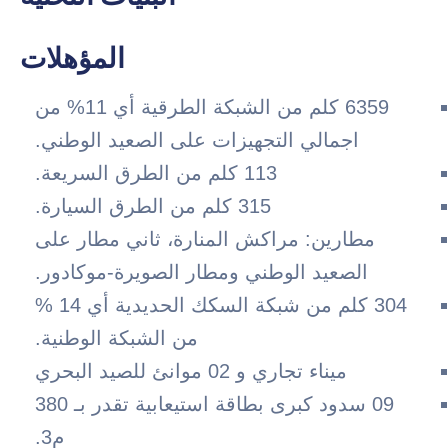
المؤهلات
6359 كلم من الشبكة الطرقية أي 11% من
اجمالي التجهيزات على الصعيد الوطني.
113 كلم من الطرق السريعة.
315 كلم من الطرق السيارة.
طارين: مراكش المنارة، ثاني مطار على
الصعيد الوطني ومطار الصويرة-موكادور.
304 كلم من شبكة السكك الحديدية أي 14 %
من الشبكة الوطنية.
ميناء تجاري و 02 موانئ للصيد البحري
09 سدود كبرى بطاقة استيعابية تقدر بـ 380
م3.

____________________

| Work instruction |
Exactly the lines from the line holding "113 كلم من الطرق السريعة." through the close of the listing above make up the answer; include nothing else.

| Problem solution |
113 كلم من الطرق السريعة.
315 كلم من الطرق السيارة.
طارين: مراكش المنارة، ثاني مطار على
الصعيد الوطني ومطار الصويرة-موكادور.
304 كلم من شبكة السكك الحديدية أي 14 %
من الشبكة الوطنية.
ميناء تجاري و 02 موانئ للصيد البحري
09 سدود كبرى بطاقة استيعابية تقدر بـ 380
م3.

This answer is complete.